Data extract:
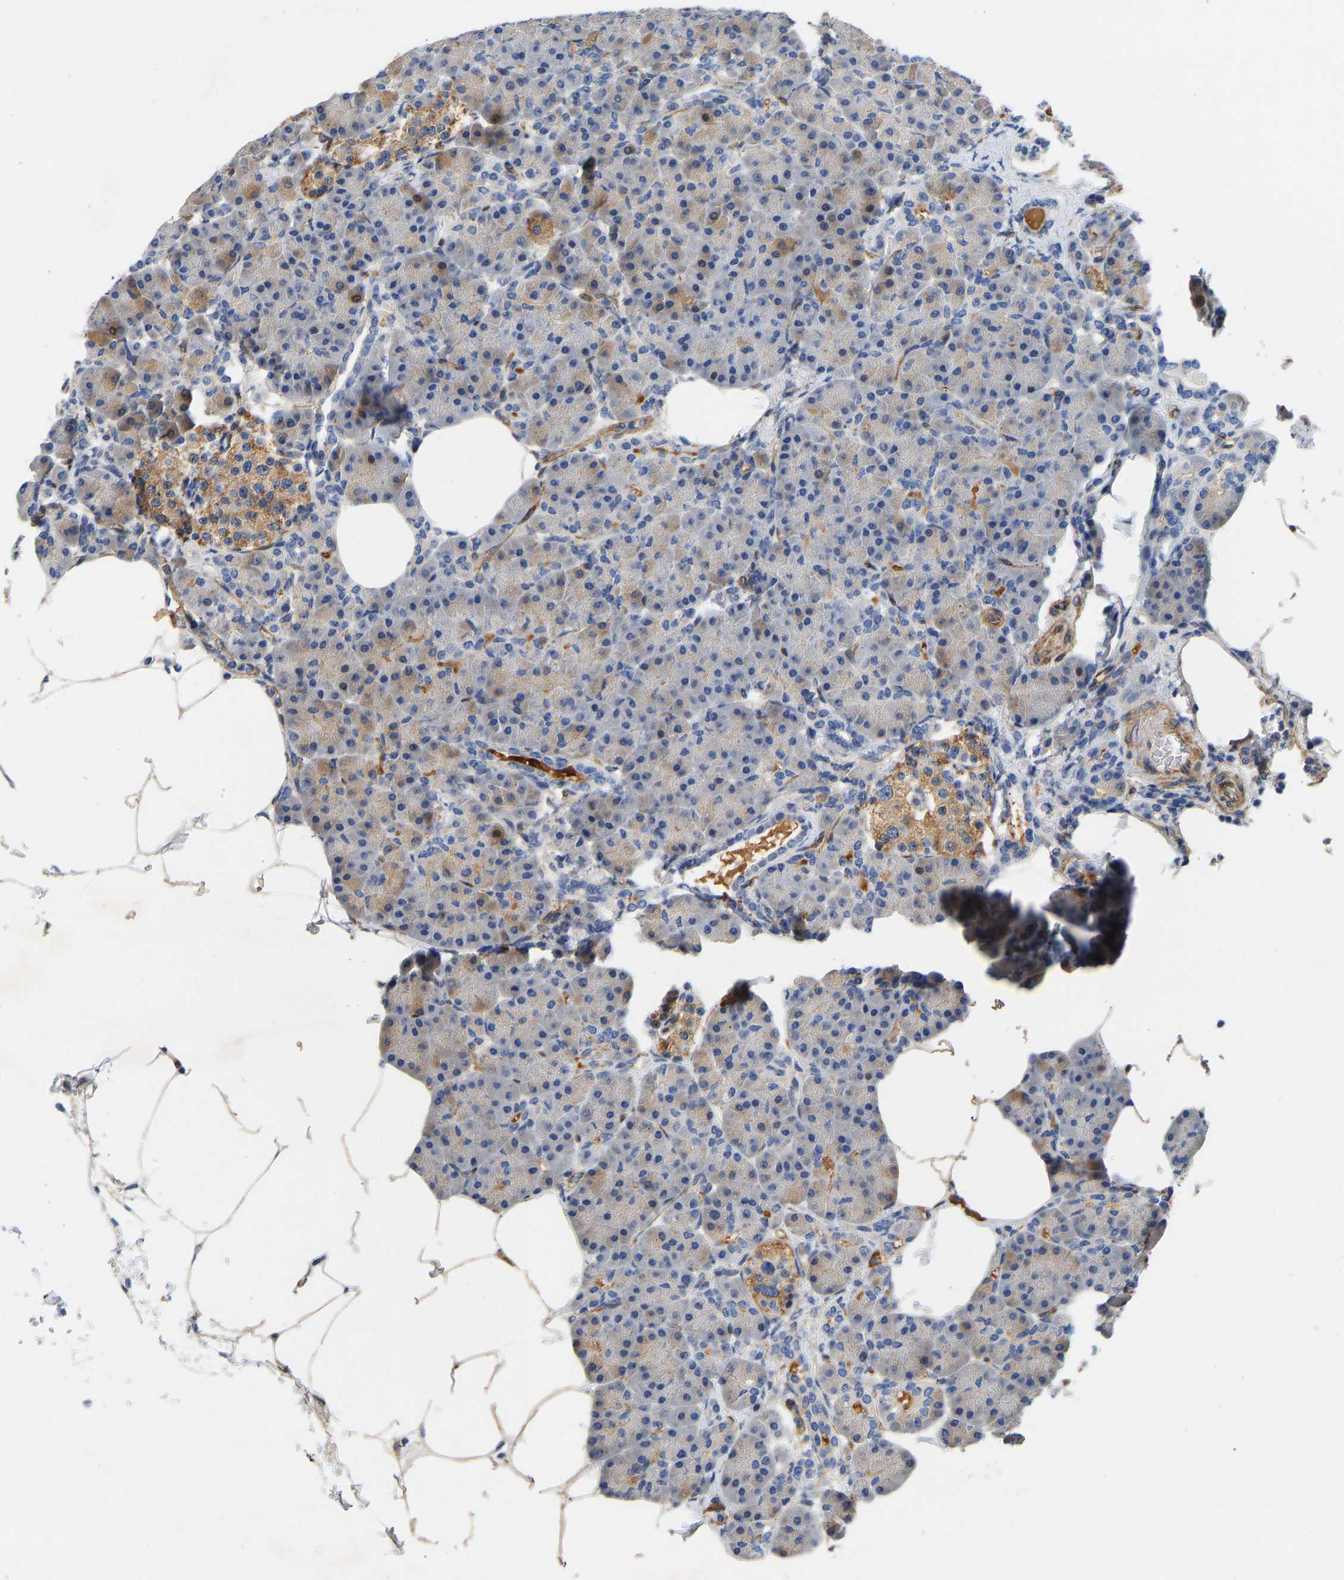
{"staining": {"intensity": "negative", "quantity": "none", "location": "none"}, "tissue": "pancreas", "cell_type": "Exocrine glandular cells", "image_type": "normal", "snomed": [{"axis": "morphology", "description": "Normal tissue, NOS"}, {"axis": "topography", "description": "Pancreas"}], "caption": "This is an immunohistochemistry (IHC) image of normal pancreas. There is no staining in exocrine glandular cells.", "gene": "ELMO2", "patient": {"sex": "female", "age": 70}}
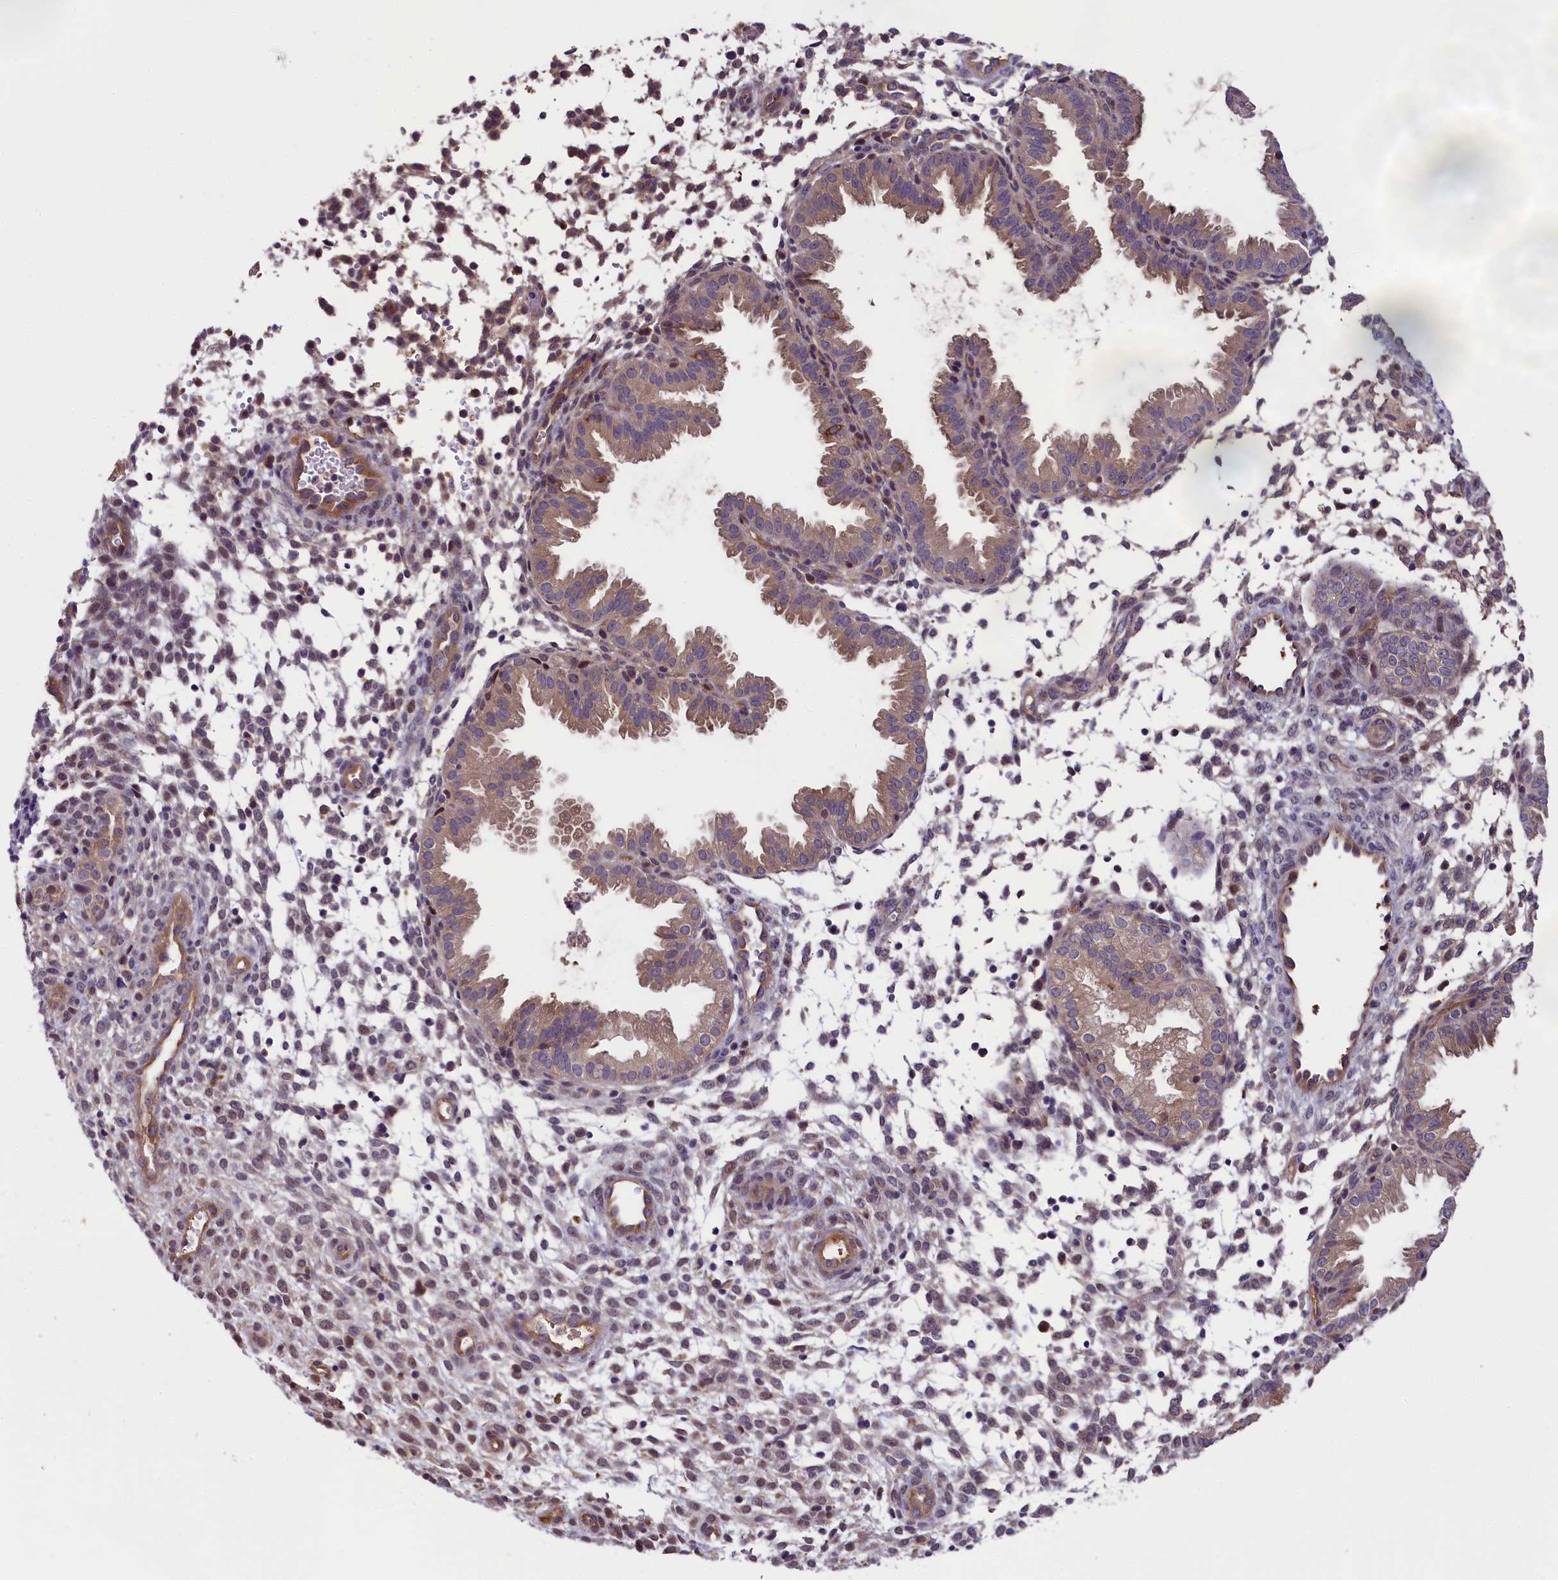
{"staining": {"intensity": "moderate", "quantity": "<25%", "location": "cytoplasmic/membranous"}, "tissue": "endometrium", "cell_type": "Cells in endometrial stroma", "image_type": "normal", "snomed": [{"axis": "morphology", "description": "Normal tissue, NOS"}, {"axis": "topography", "description": "Endometrium"}], "caption": "IHC (DAB) staining of benign human endometrium exhibits moderate cytoplasmic/membranous protein expression in approximately <25% of cells in endometrial stroma.", "gene": "ABCC8", "patient": {"sex": "female", "age": 33}}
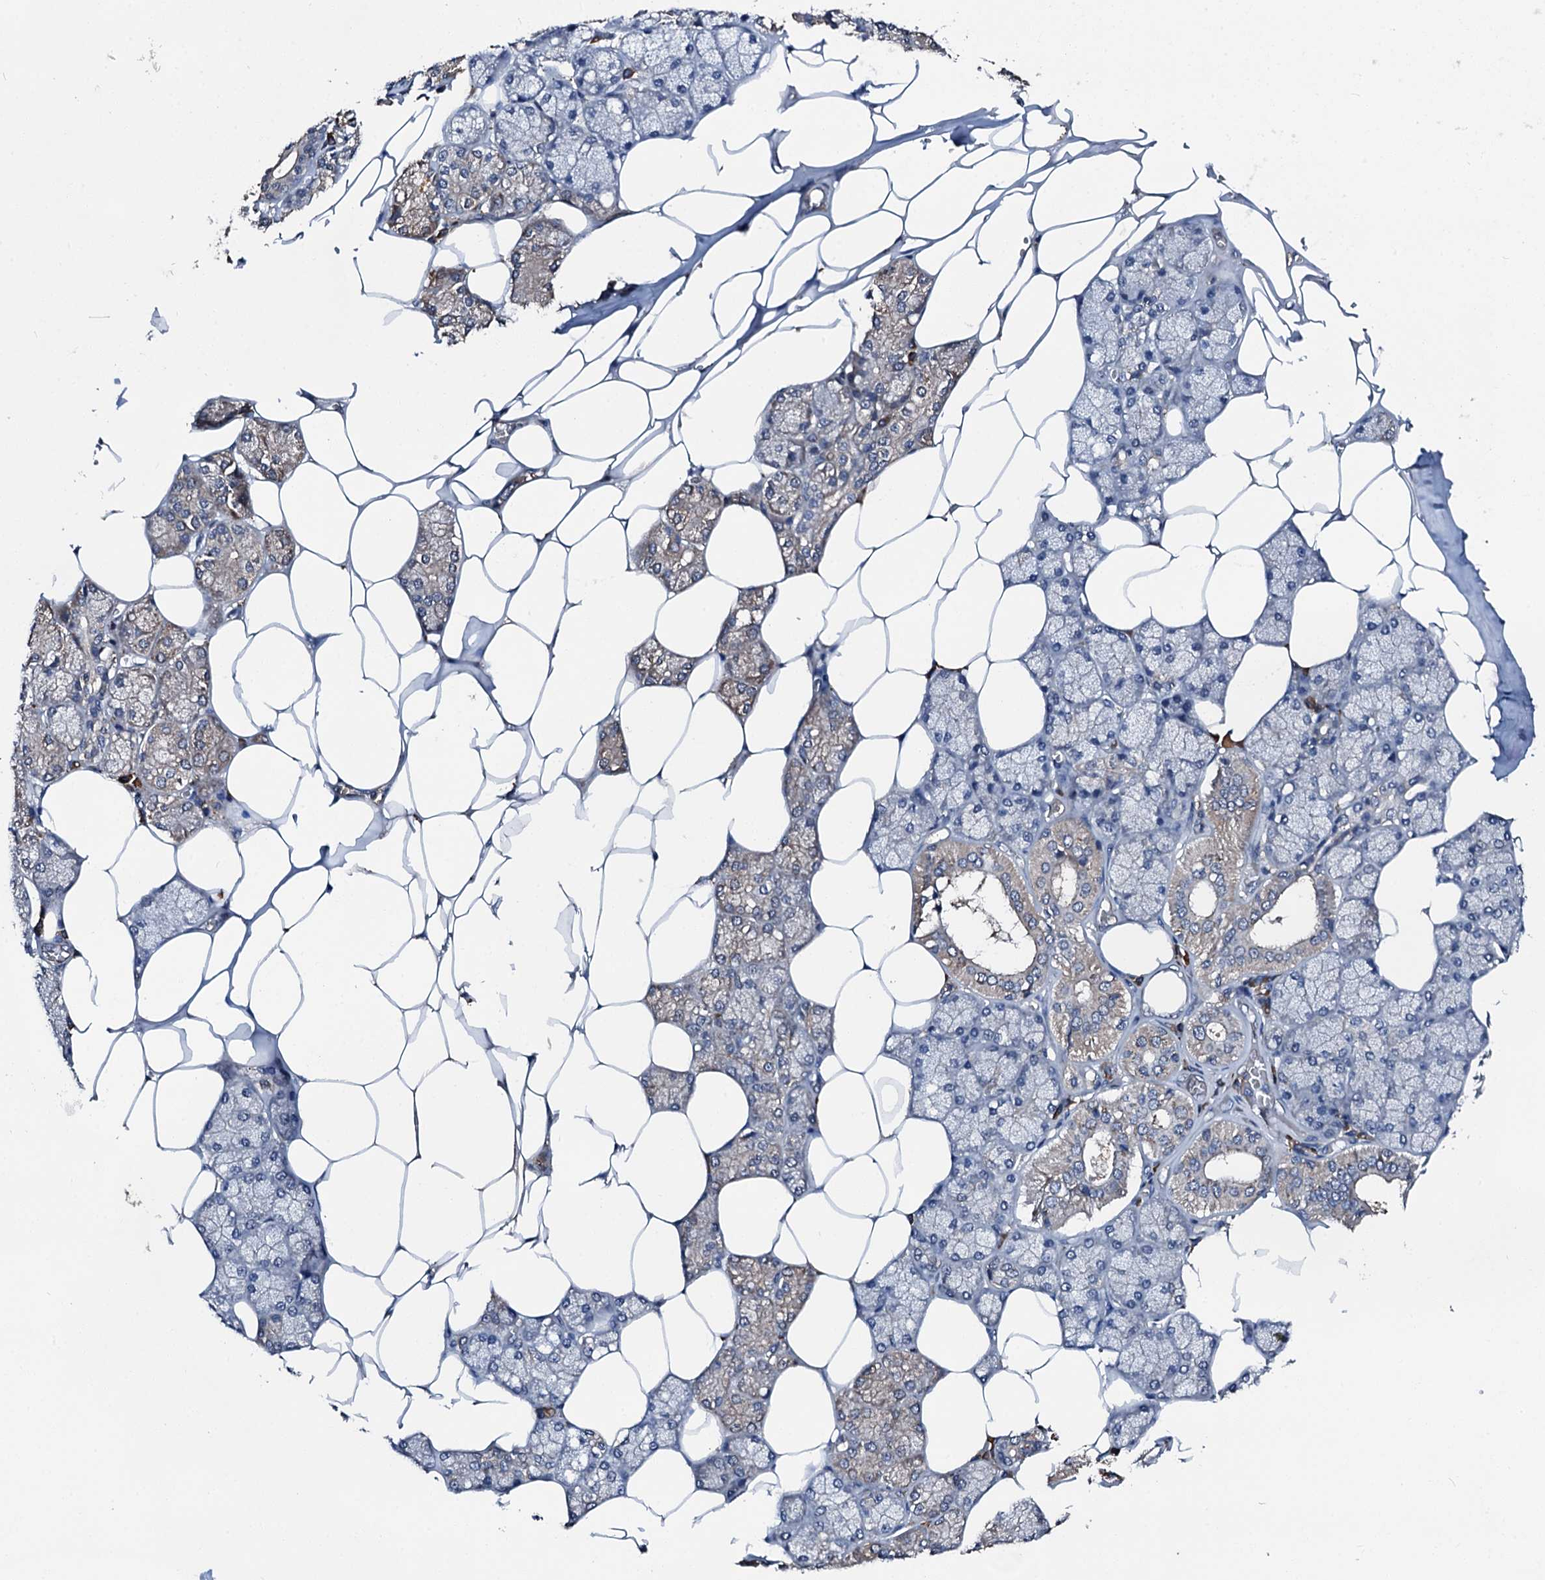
{"staining": {"intensity": "strong", "quantity": "<25%", "location": "cytoplasmic/membranous"}, "tissue": "salivary gland", "cell_type": "Glandular cells", "image_type": "normal", "snomed": [{"axis": "morphology", "description": "Normal tissue, NOS"}, {"axis": "topography", "description": "Salivary gland"}], "caption": "A brown stain highlights strong cytoplasmic/membranous expression of a protein in glandular cells of unremarkable human salivary gland. (brown staining indicates protein expression, while blue staining denotes nuclei).", "gene": "FGD4", "patient": {"sex": "male", "age": 62}}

What you should do: Give the listing above again exactly, minus any images.

Response to this exercise:
{"staining": {"intensity": "negative", "quantity": "none", "location": "none"}, "tissue": "pancreas", "cell_type": "Exocrine glandular cells", "image_type": "normal", "snomed": [{"axis": "morphology", "description": "Normal tissue, NOS"}, {"axis": "topography", "description": "Pancreas"}], "caption": "This is an immunohistochemistry (IHC) image of normal pancreas. There is no staining in exocrine glandular cells.", "gene": "ELMO2", "patient": {"sex": "female", "age": 70}}
{"staining": {"intensity": "moderate", "quantity": "<25%", "location": "cytoplasmic/membranous"}, "tissue": "endometrium", "cell_type": "Cells in endometrial stroma", "image_type": "normal", "snomed": [{"axis": "morphology", "description": "Normal tissue, NOS"}, {"axis": "topography", "description": "Endometrium"}], "caption": "IHC (DAB) staining of benign human endometrium exhibits moderate cytoplasmic/membranous protein expression in approximately <25% of cells in endometrial stroma.", "gene": "ABCC8", "patient": {"sex": "female", "age": 33}}
{"staining": {"intensity": "strong", "quantity": "<25%", "location": "cytoplasmic/membranous"}, "tissue": "salivary gland", "cell_type": "Glandular cells", "image_type": "normal", "snomed": [{"axis": "morphology", "description": "Normal tissue, NOS"}, {"axis": "topography", "description": "Salivary gland"}], "caption": "A brown stain highlights strong cytoplasmic/membranous expression of a protein in glandular cells of unremarkable human salivary gland. (brown staining indicates protein expression, while blue staining denotes nuclei).", "gene": "FGD4", "patient": {"sex": "male", "age": 62}}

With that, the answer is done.